* [Task statement]:
Beginning with the line that contains "pinky mcp: (1201, 745)" and ending with the line that contains "middle mcp: (398, 152)", reproduce the lines of the entries below exactly, omitting pictures.

──────── Entries supplied

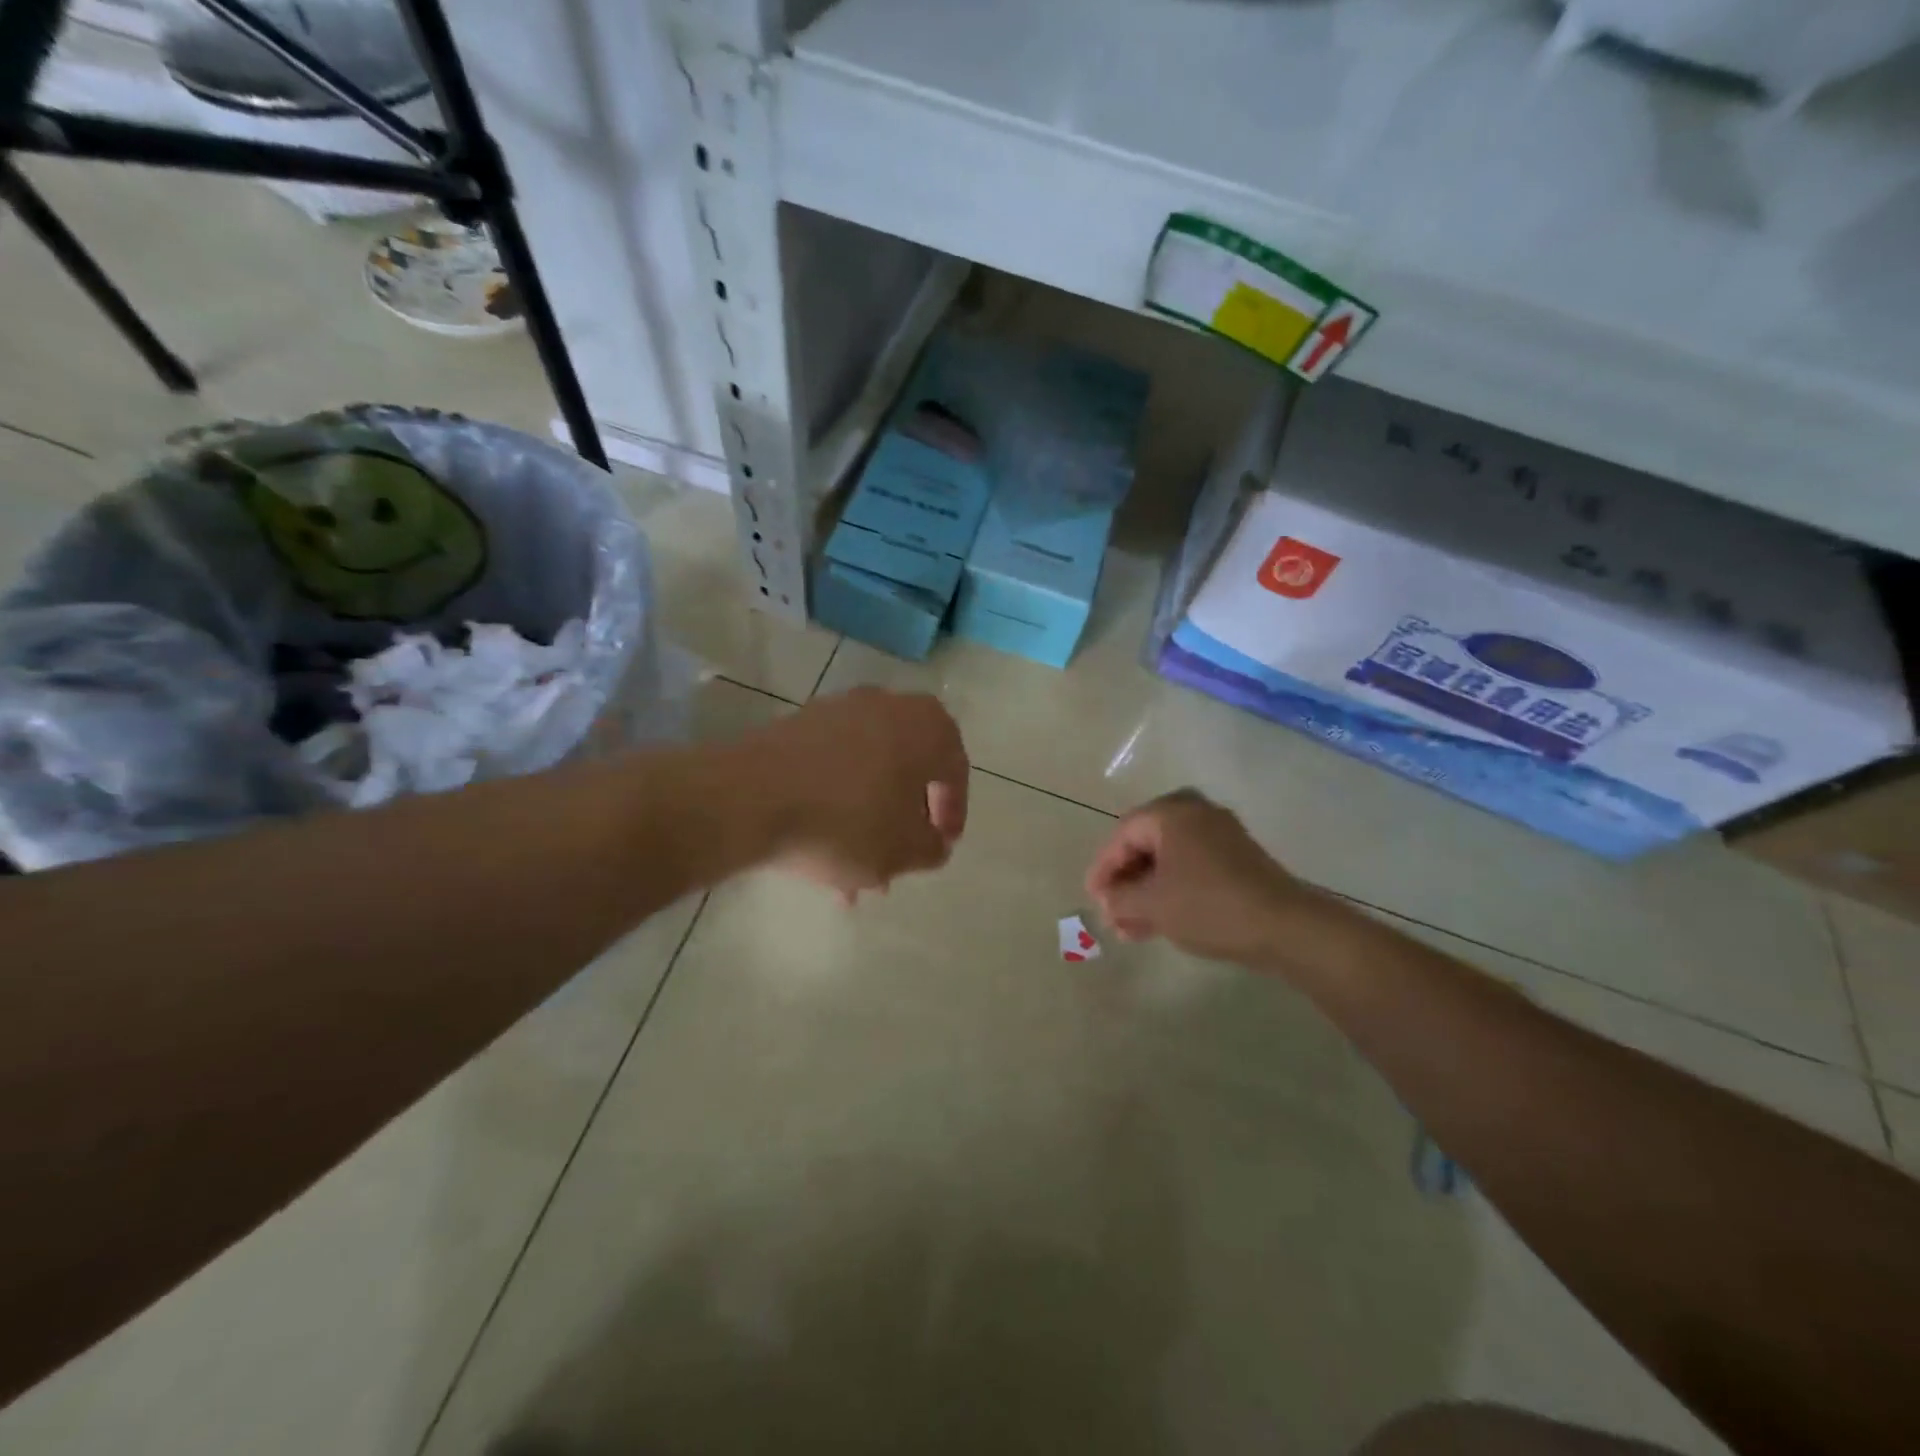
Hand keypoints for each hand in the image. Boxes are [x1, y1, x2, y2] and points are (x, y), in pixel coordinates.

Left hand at [757, 687, 968, 899]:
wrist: (749, 796)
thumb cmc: (846, 822)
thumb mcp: (904, 851)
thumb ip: (932, 848)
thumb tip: (933, 841)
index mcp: (928, 727)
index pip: (955, 771)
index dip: (951, 814)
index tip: (938, 847)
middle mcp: (888, 705)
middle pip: (909, 768)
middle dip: (904, 818)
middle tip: (897, 856)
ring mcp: (839, 709)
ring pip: (868, 770)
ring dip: (868, 815)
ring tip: (852, 867)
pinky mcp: (798, 723)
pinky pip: (833, 766)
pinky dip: (835, 801)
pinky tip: (820, 843)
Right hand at [1084, 789, 1316, 965]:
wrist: (1285, 927)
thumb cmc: (1208, 906)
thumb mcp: (1152, 905)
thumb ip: (1119, 898)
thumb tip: (1109, 900)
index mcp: (1171, 813)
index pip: (1123, 835)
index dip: (1103, 868)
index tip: (1093, 899)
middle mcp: (1196, 812)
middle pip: (1145, 844)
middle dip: (1126, 881)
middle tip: (1113, 912)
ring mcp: (1221, 833)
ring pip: (1169, 859)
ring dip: (1147, 890)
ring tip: (1132, 928)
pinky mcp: (1238, 857)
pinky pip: (1192, 866)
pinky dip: (1172, 889)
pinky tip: (1161, 921)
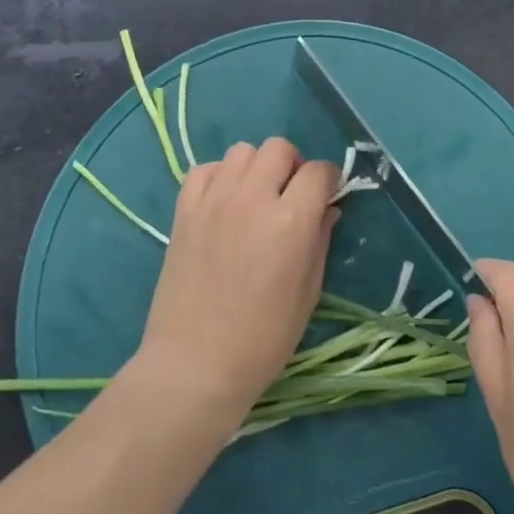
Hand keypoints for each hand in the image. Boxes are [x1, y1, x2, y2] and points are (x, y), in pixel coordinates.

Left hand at [131, 138, 339, 423]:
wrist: (195, 365)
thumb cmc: (263, 339)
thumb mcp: (308, 292)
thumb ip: (320, 240)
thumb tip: (327, 209)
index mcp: (290, 221)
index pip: (319, 171)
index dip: (329, 181)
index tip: (328, 196)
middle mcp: (252, 199)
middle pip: (279, 148)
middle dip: (293, 166)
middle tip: (291, 196)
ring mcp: (214, 201)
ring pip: (242, 151)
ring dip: (257, 167)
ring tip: (256, 197)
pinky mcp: (184, 211)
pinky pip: (205, 169)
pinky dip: (220, 176)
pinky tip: (224, 202)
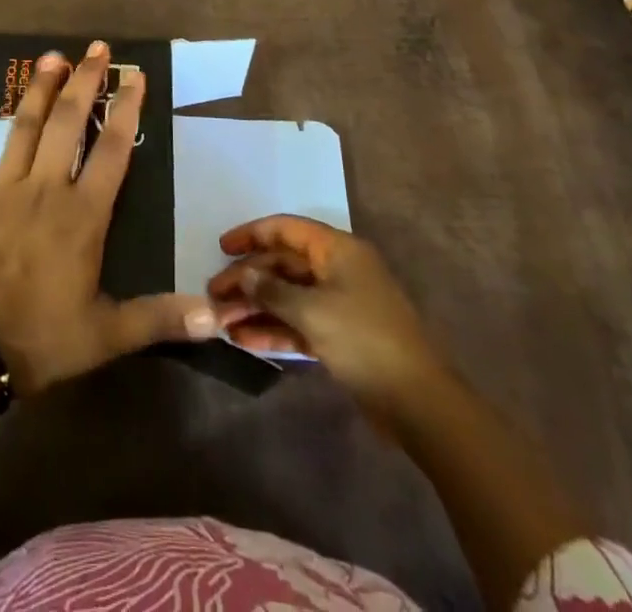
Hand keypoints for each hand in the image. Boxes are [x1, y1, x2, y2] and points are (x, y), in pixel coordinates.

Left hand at [0, 42, 217, 395]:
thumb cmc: (38, 337)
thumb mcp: (106, 335)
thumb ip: (159, 318)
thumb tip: (217, 317)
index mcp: (83, 215)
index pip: (113, 150)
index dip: (127, 110)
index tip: (135, 76)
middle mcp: (47, 188)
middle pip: (69, 124)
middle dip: (85, 82)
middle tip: (96, 49)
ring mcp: (4, 186)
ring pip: (26, 126)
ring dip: (39, 89)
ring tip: (52, 55)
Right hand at [208, 215, 447, 414]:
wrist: (418, 402)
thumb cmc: (365, 340)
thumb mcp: (313, 311)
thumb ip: (273, 290)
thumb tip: (244, 274)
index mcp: (337, 250)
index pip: (286, 229)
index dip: (252, 235)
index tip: (221, 248)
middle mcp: (337, 269)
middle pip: (283, 265)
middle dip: (248, 279)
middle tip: (214, 296)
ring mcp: (339, 304)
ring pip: (288, 296)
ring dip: (256, 307)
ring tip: (222, 323)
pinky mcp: (339, 336)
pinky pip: (298, 323)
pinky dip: (274, 329)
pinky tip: (245, 341)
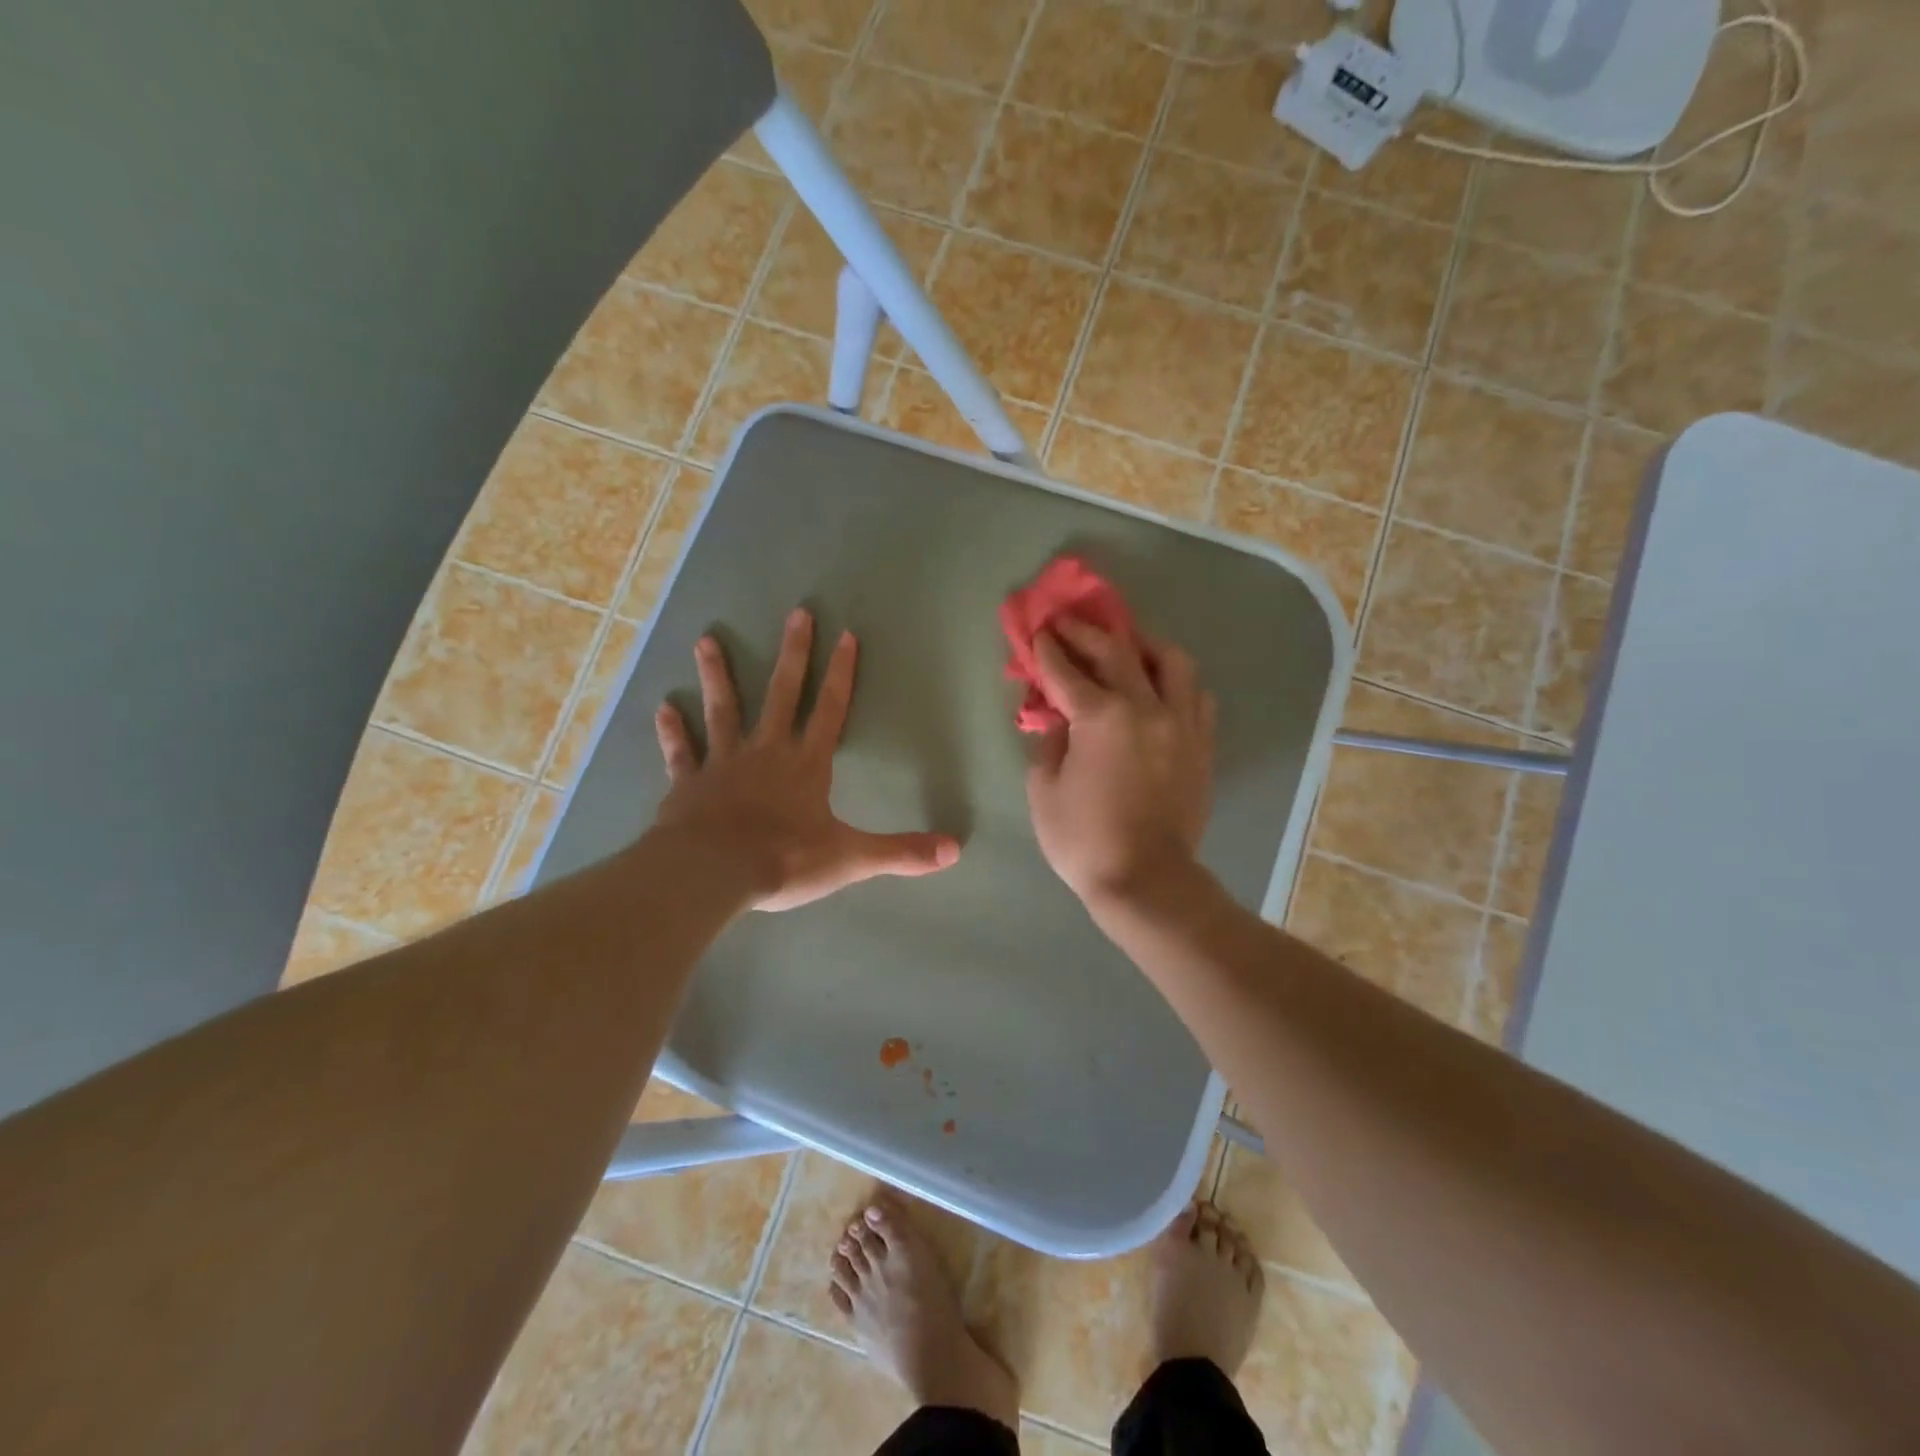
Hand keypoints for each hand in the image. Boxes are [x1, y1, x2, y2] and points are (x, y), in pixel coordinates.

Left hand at [652, 608, 960, 911]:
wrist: (712, 873)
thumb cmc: (783, 860)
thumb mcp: (850, 858)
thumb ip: (901, 852)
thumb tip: (955, 850)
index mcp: (806, 765)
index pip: (830, 711)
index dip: (842, 675)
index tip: (846, 636)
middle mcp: (766, 752)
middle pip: (782, 694)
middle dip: (793, 654)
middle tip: (797, 613)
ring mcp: (723, 763)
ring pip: (723, 710)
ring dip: (717, 676)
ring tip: (706, 640)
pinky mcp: (688, 783)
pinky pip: (680, 753)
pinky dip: (672, 732)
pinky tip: (663, 707)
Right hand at [1023, 619, 1215, 907]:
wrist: (1146, 880)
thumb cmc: (1084, 840)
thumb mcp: (1044, 791)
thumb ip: (1050, 743)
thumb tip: (1059, 721)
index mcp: (1101, 718)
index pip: (1067, 671)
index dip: (1048, 649)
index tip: (1037, 632)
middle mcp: (1146, 708)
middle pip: (1117, 652)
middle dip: (1087, 632)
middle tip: (1069, 623)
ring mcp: (1181, 724)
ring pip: (1171, 662)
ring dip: (1144, 645)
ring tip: (1128, 646)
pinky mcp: (1201, 745)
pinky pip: (1196, 696)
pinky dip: (1176, 683)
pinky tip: (1161, 688)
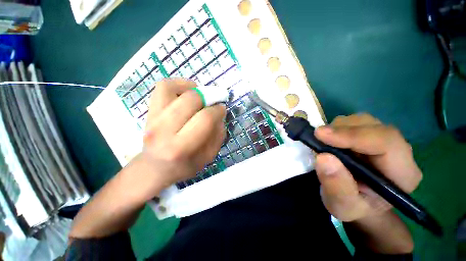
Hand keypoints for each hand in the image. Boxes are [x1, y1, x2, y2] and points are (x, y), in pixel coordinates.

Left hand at [137, 78, 225, 192]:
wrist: (154, 167)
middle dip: (208, 97)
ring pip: (172, 88)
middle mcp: (163, 130)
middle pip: (190, 100)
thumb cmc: (184, 165)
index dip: (218, 110)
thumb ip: (218, 136)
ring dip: (192, 88)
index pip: (204, 119)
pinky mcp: (149, 110)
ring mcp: (153, 118)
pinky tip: (188, 92)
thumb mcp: (208, 157)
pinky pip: (162, 87)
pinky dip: (178, 83)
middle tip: (214, 102)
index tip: (222, 109)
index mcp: (180, 147)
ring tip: (200, 95)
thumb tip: (219, 115)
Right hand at [314, 113, 422, 221]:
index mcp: (402, 173)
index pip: (386, 142)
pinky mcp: (369, 136)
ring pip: (362, 121)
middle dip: (342, 130)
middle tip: (318, 139)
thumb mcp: (343, 206)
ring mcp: (384, 141)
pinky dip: (336, 128)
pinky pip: (353, 123)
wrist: (358, 202)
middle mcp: (398, 152)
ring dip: (337, 128)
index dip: (353, 135)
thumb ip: (336, 186)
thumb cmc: (354, 208)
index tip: (321, 135)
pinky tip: (330, 141)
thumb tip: (323, 157)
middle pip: (373, 126)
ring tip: (324, 143)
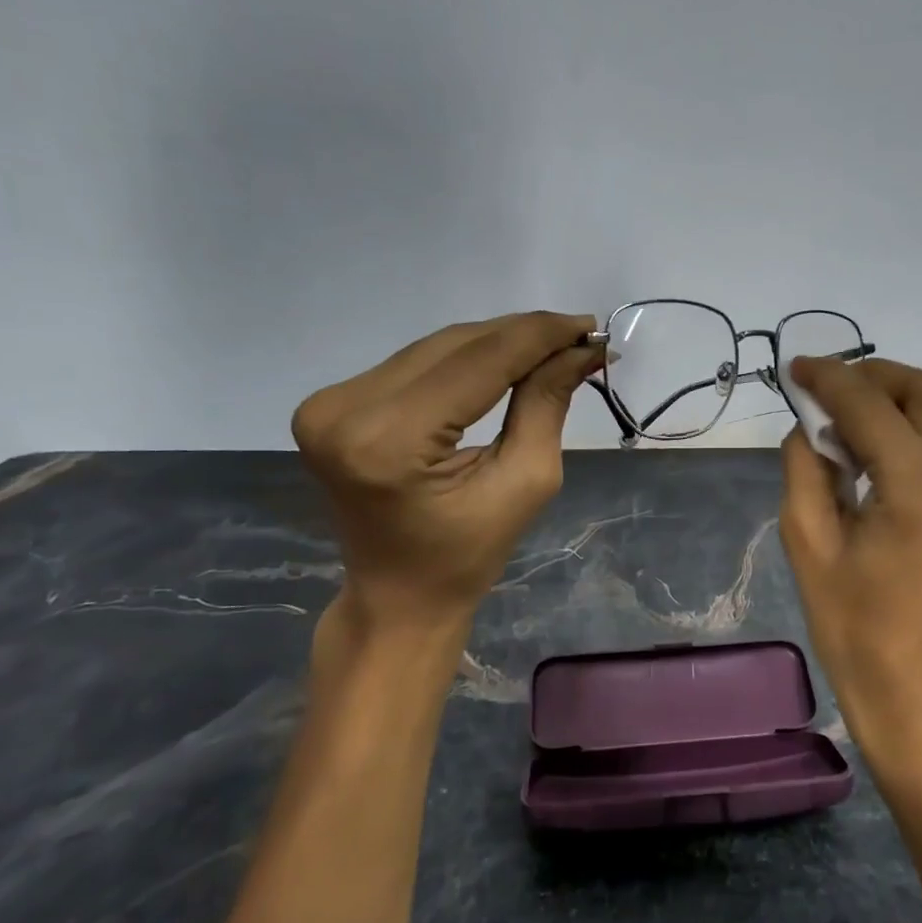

────────────────

* [Solution]:
pinky mcp: (1201, 745)
pinky pip: (1196, 696)
pinky dip: (1176, 683)
pinky tip: (1161, 688)
Hand keypoints for each hand in the image. Boxes are [x1, y1, x2, y2] and points are (x, y), in pixel coordinates.

Left hand at [137, 78, 225, 192]:
wrist: (154, 167)
middle dip: (208, 97)
ring pip: (172, 88)
middle mcp: (163, 130)
middle pip: (190, 100)
thumb cmc: (184, 165)
index dip: (218, 110)
thumb ip: (218, 136)
ring dip: (192, 88)
index pip: (204, 119)
pinky mcp: (149, 110)
ring mcp: (153, 118)
pinky tip: (188, 92)
thumb mcp: (208, 157)
pinky pip: (162, 87)
pinky dip: (178, 83)
middle tip: (214, 102)
index tip: (222, 109)
index mcp: (180, 147)
ring tip: (200, 95)
thumb tip: (219, 115)
Right hand at [314, 113, 422, 221]:
index mcp: (402, 173)
index pip: (386, 142)
pinky mcp: (369, 136)
ring pip: (362, 121)
middle dip: (342, 130)
middle tip: (318, 139)
thumb mcp: (343, 206)
ring mcp: (384, 141)
pinky dip: (336, 128)
pinky pip: (353, 123)
wrist: (358, 202)
middle mcp: (398, 152)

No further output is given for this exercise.